Cinco GCMs tornaram-se réus por tortura, sequestro e ameaça contra um casal em Santa Helena de Goiás, após a Justiça receber a denúncia do MPGO e determinar o imediato afastamento dos envolvidos do exercício da função pública. A medida visa resguardar a integridade das vítimas e a lisura das investigações, marcando um passo decisivo na resposta do sistema judiciário a graves denúncias de abuso de poder.
A decisão da magistrada Thalene Brandão Flauzino de Oliveira foi oficializada em 09 de julho de 2026, estabelecendo que os denunciados estão proibidos de manter qualquer tipo de contato com as vítimas ou seus familiares. O crime, segundo apurado, ocorreu na madrugada de 11 de março de 2026, quando os agentes invadiram uma residência no Bairro Brasil sem mandado judicial, sob a justificativa de investigar denúncias de tráfico de drogas.

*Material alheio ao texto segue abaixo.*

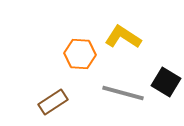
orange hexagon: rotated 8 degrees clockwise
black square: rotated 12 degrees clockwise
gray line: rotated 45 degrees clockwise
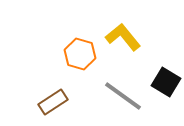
yellow L-shape: rotated 18 degrees clockwise
orange hexagon: rotated 12 degrees clockwise
gray line: moved 3 px down; rotated 21 degrees clockwise
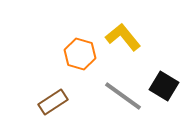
black square: moved 2 px left, 4 px down
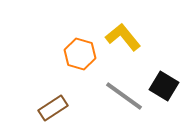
gray line: moved 1 px right
brown rectangle: moved 6 px down
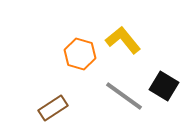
yellow L-shape: moved 3 px down
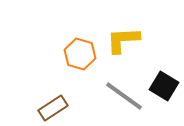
yellow L-shape: rotated 54 degrees counterclockwise
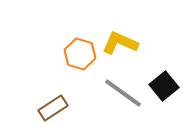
yellow L-shape: moved 3 px left, 3 px down; rotated 27 degrees clockwise
black square: rotated 20 degrees clockwise
gray line: moved 1 px left, 3 px up
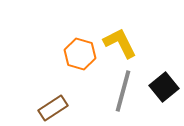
yellow L-shape: rotated 39 degrees clockwise
black square: moved 1 px down
gray line: moved 2 px up; rotated 69 degrees clockwise
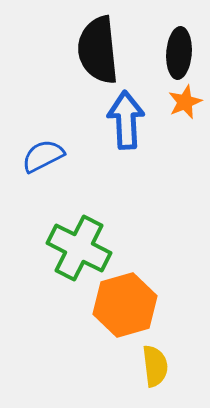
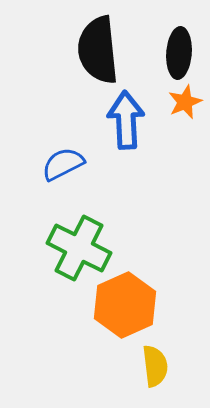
blue semicircle: moved 20 px right, 8 px down
orange hexagon: rotated 8 degrees counterclockwise
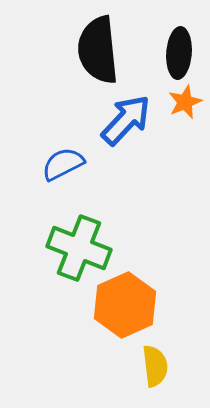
blue arrow: rotated 46 degrees clockwise
green cross: rotated 6 degrees counterclockwise
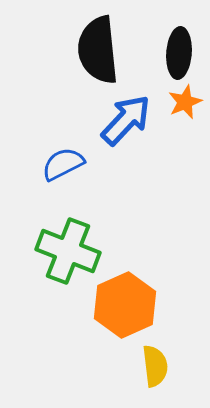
green cross: moved 11 px left, 3 px down
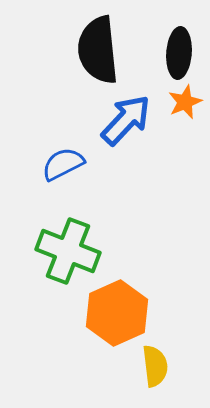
orange hexagon: moved 8 px left, 8 px down
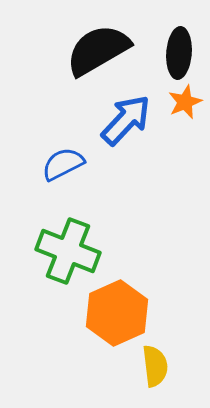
black semicircle: rotated 66 degrees clockwise
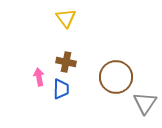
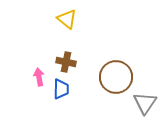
yellow triangle: moved 1 px right, 1 px down; rotated 15 degrees counterclockwise
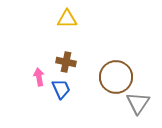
yellow triangle: rotated 40 degrees counterclockwise
blue trapezoid: rotated 25 degrees counterclockwise
gray triangle: moved 7 px left
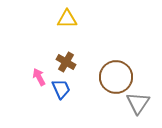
brown cross: rotated 18 degrees clockwise
pink arrow: rotated 18 degrees counterclockwise
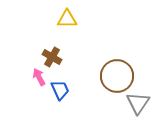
brown cross: moved 14 px left, 5 px up
brown circle: moved 1 px right, 1 px up
blue trapezoid: moved 1 px left, 1 px down
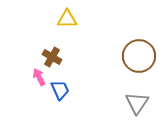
brown circle: moved 22 px right, 20 px up
gray triangle: moved 1 px left
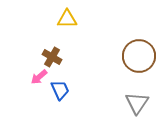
pink arrow: rotated 102 degrees counterclockwise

O impacto emocional e físico sobre as vítimas é profundo. Segundo a defesa, o homem agredido sofreu lesões que resultaram na perda da visão de um dos olhos e precisou abandonar a cidade por medo de represálias. O MPGO requer, além da condenação, a perda dos cargos públicos e uma indenização mínima de R$ 50 mil.

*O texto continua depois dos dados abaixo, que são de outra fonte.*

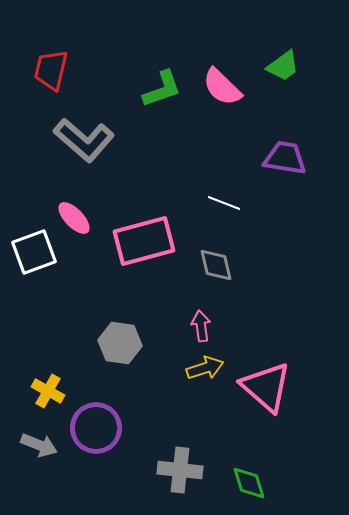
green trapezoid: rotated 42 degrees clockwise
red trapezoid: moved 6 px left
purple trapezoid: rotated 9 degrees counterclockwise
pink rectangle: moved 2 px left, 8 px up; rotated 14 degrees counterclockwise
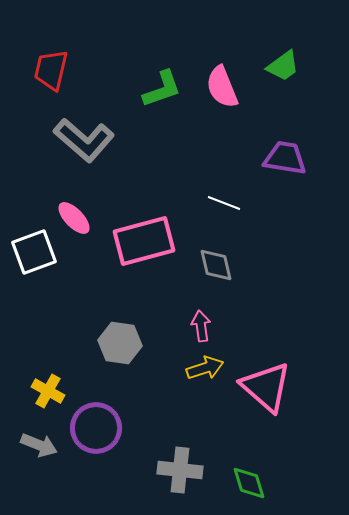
pink semicircle: rotated 24 degrees clockwise
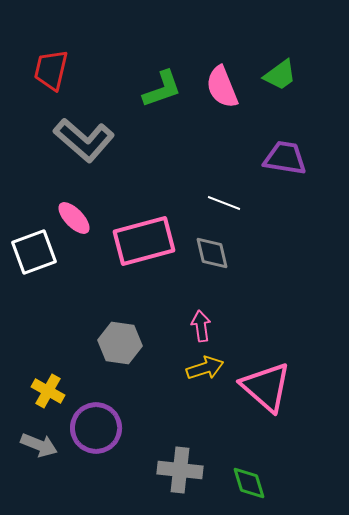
green trapezoid: moved 3 px left, 9 px down
gray diamond: moved 4 px left, 12 px up
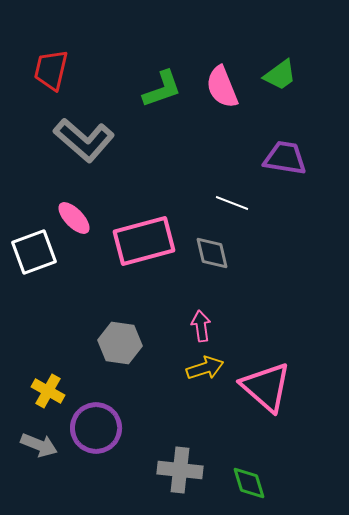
white line: moved 8 px right
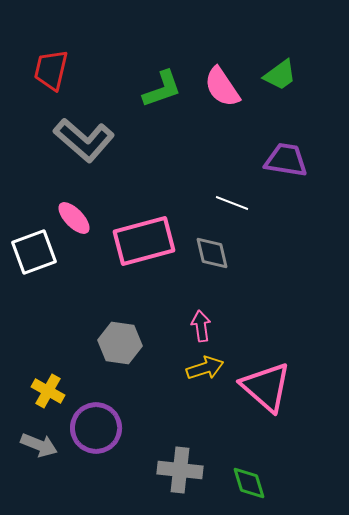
pink semicircle: rotated 12 degrees counterclockwise
purple trapezoid: moved 1 px right, 2 px down
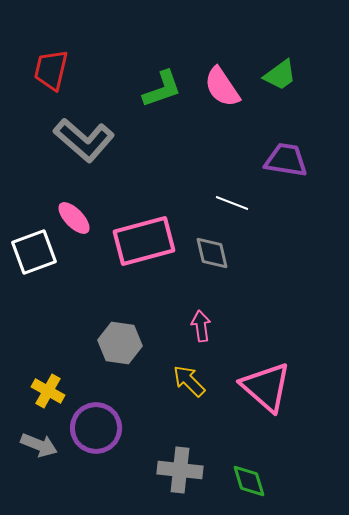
yellow arrow: moved 16 px left, 13 px down; rotated 117 degrees counterclockwise
green diamond: moved 2 px up
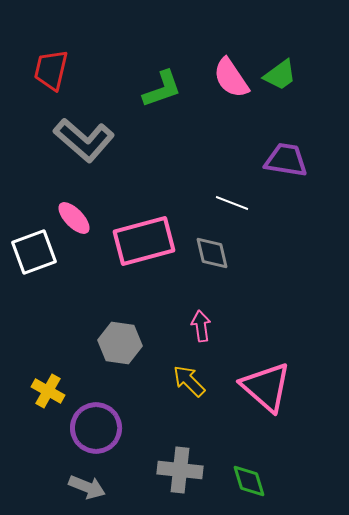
pink semicircle: moved 9 px right, 9 px up
gray arrow: moved 48 px right, 42 px down
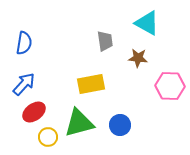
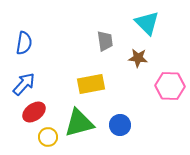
cyan triangle: rotated 16 degrees clockwise
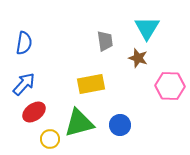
cyan triangle: moved 5 px down; rotated 16 degrees clockwise
brown star: rotated 12 degrees clockwise
yellow circle: moved 2 px right, 2 px down
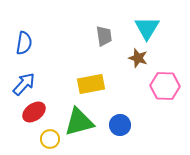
gray trapezoid: moved 1 px left, 5 px up
pink hexagon: moved 5 px left
green triangle: moved 1 px up
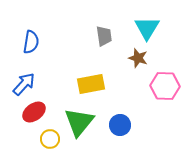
blue semicircle: moved 7 px right, 1 px up
green triangle: rotated 36 degrees counterclockwise
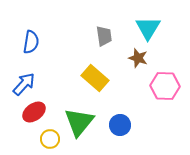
cyan triangle: moved 1 px right
yellow rectangle: moved 4 px right, 6 px up; rotated 52 degrees clockwise
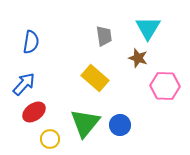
green triangle: moved 6 px right, 1 px down
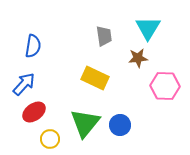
blue semicircle: moved 2 px right, 4 px down
brown star: rotated 24 degrees counterclockwise
yellow rectangle: rotated 16 degrees counterclockwise
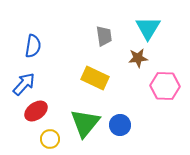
red ellipse: moved 2 px right, 1 px up
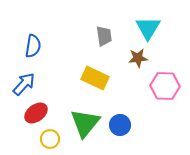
red ellipse: moved 2 px down
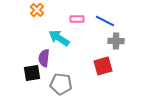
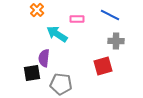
blue line: moved 5 px right, 6 px up
cyan arrow: moved 2 px left, 4 px up
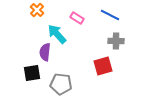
pink rectangle: moved 1 px up; rotated 32 degrees clockwise
cyan arrow: rotated 15 degrees clockwise
purple semicircle: moved 1 px right, 6 px up
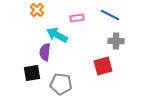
pink rectangle: rotated 40 degrees counterclockwise
cyan arrow: moved 1 px down; rotated 20 degrees counterclockwise
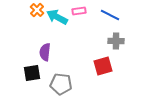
pink rectangle: moved 2 px right, 7 px up
cyan arrow: moved 18 px up
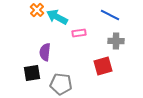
pink rectangle: moved 22 px down
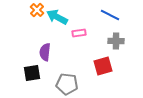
gray pentagon: moved 6 px right
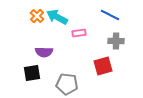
orange cross: moved 6 px down
purple semicircle: moved 1 px left; rotated 96 degrees counterclockwise
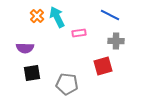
cyan arrow: rotated 35 degrees clockwise
purple semicircle: moved 19 px left, 4 px up
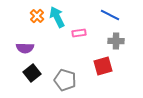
black square: rotated 30 degrees counterclockwise
gray pentagon: moved 2 px left, 4 px up; rotated 10 degrees clockwise
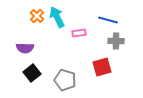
blue line: moved 2 px left, 5 px down; rotated 12 degrees counterclockwise
red square: moved 1 px left, 1 px down
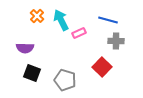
cyan arrow: moved 4 px right, 3 px down
pink rectangle: rotated 16 degrees counterclockwise
red square: rotated 30 degrees counterclockwise
black square: rotated 30 degrees counterclockwise
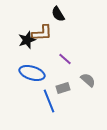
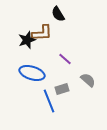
gray rectangle: moved 1 px left, 1 px down
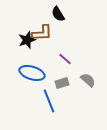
gray rectangle: moved 6 px up
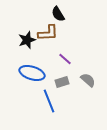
brown L-shape: moved 6 px right
gray rectangle: moved 1 px up
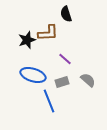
black semicircle: moved 8 px right; rotated 14 degrees clockwise
blue ellipse: moved 1 px right, 2 px down
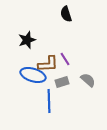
brown L-shape: moved 31 px down
purple line: rotated 16 degrees clockwise
blue line: rotated 20 degrees clockwise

Os agentes Camila Maria Soares, Dieilis Ronieli Serpa, Huan Felipe de Castro Batista, Johnathan Ramon Freitas Alves e Matheus Souza Rabelo responderão à ação penal. A defesa informou que contestará as acusações, sustentando que o recebimento da denúncia não configura condenação. A Guarda Civil Municipal de Santa Helena de Goiás confirmou a instauração de um Processo Administrativo Disciplinar (PAD), enquanto a AGCGO manifestou confiança na conduta dos guardas.